Up to and including the line that contains "add repl template", write out every line of the entries exactly, beginning with the first. Omit the pictures.

____ Records provided

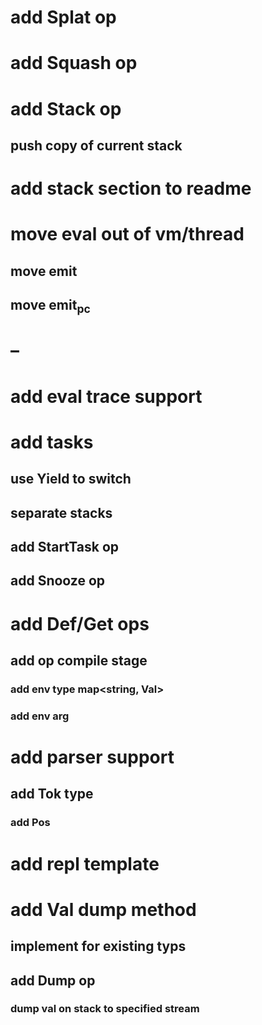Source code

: * add Splat op
* add Squash op
* add Stack op
** push copy of current stack
* add stack section to readme
* move eval out of vm/thread
** move emit
** move emit_pc
* --
* add eval trace support
* add tasks
** use Yield to switch
** separate stacks
** add StartTask op
** add Snooze op
* add Def/Get ops
** add op compile stage
*** add env type map<string, Val>
*** add env arg
* add parser support
** add Tok type
*** add Pos
* add repl template
* add Val dump method
** implement for existing typs
** add Dump op
*** dump val on stack to specified stream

________

| Answer box |
Source code

: * add Splat op
* add Squash op
* add Stack op
** push copy of current stack
* add stack section to readme
* move eval out of vm/thread
** move emit
** move emit_pc
* --
* add eval trace support
* add tasks
** use Yield to switch
** separate stacks
** add StartTask op
** add Snooze op
* add Def/Get ops
** add op compile stage
*** add env type map<string, Val>
*** add env arg
* add parser support
** add Tok type
*** add Pos
* add repl template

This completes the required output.